* Brief
In the entries that follow, find each line with the word "ring" and copy it.

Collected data
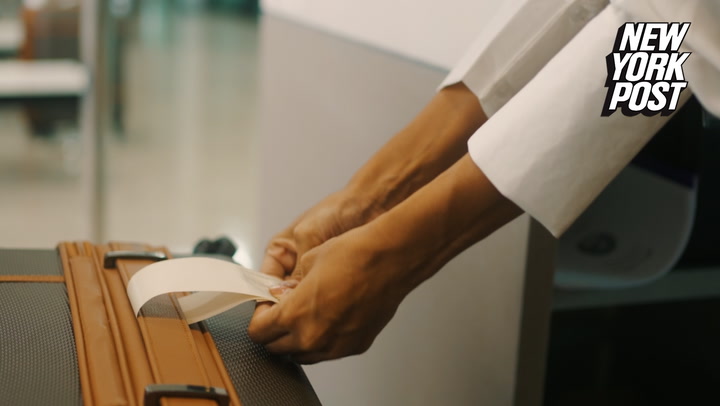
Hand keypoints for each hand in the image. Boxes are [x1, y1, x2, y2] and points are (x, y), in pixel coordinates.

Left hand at [249, 155, 521, 363]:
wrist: (392, 256)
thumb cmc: (353, 253)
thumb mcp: (308, 261)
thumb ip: (287, 286)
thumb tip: (279, 295)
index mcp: (295, 315)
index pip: (259, 332)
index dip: (258, 316)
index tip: (264, 306)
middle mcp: (314, 337)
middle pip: (277, 348)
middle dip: (273, 329)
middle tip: (280, 309)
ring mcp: (336, 345)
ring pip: (303, 354)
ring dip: (296, 337)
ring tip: (304, 312)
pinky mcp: (356, 345)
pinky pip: (328, 350)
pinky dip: (321, 338)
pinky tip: (328, 315)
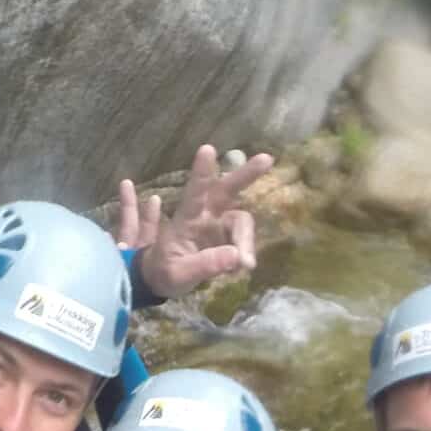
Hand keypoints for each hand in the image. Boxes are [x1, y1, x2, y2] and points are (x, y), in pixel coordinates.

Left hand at [119, 144, 269, 299]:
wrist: (163, 281)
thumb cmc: (164, 272)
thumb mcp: (179, 274)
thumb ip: (206, 265)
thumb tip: (237, 257)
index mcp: (186, 219)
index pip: (194, 193)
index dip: (202, 173)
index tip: (207, 149)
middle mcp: (205, 215)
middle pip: (226, 190)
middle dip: (245, 175)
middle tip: (267, 159)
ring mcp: (218, 225)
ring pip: (241, 220)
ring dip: (247, 239)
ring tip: (246, 265)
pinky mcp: (228, 237)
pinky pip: (244, 239)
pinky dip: (246, 252)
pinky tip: (242, 267)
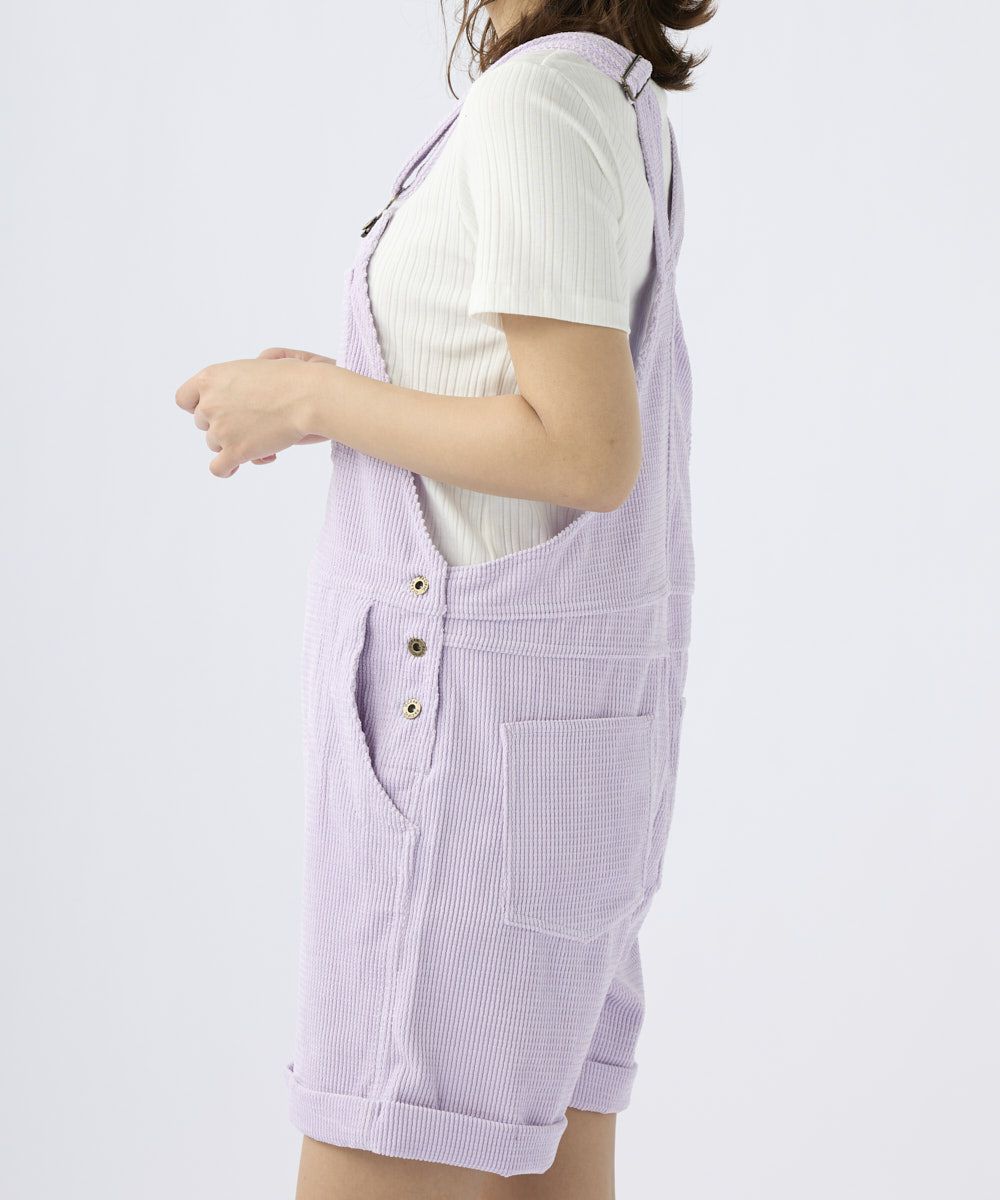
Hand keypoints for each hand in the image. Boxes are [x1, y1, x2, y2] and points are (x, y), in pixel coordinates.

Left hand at [175, 349, 334, 475]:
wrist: (307, 396)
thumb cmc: (290, 378)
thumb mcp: (252, 366)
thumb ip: (233, 381)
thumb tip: (234, 400)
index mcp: (210, 378)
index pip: (184, 399)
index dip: (198, 406)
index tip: (214, 410)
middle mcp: (209, 404)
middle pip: (202, 423)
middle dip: (221, 424)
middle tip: (249, 423)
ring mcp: (220, 429)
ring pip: (214, 444)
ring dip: (233, 443)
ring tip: (261, 439)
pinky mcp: (235, 451)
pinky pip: (218, 468)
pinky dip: (226, 468)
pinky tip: (238, 465)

* Response
ring mcp: (336, 345)
ring pip: (303, 354)
ring dip: (296, 337)
ring tip: (304, 312)
ring mcp: (218, 225)
ring pip: (241, 220)
ring dip: (247, 239)
ring tip: (246, 265)
ring mcp: (220, 429)
ring pip: (214, 444)
ring dip: (233, 443)
ring tip: (261, 439)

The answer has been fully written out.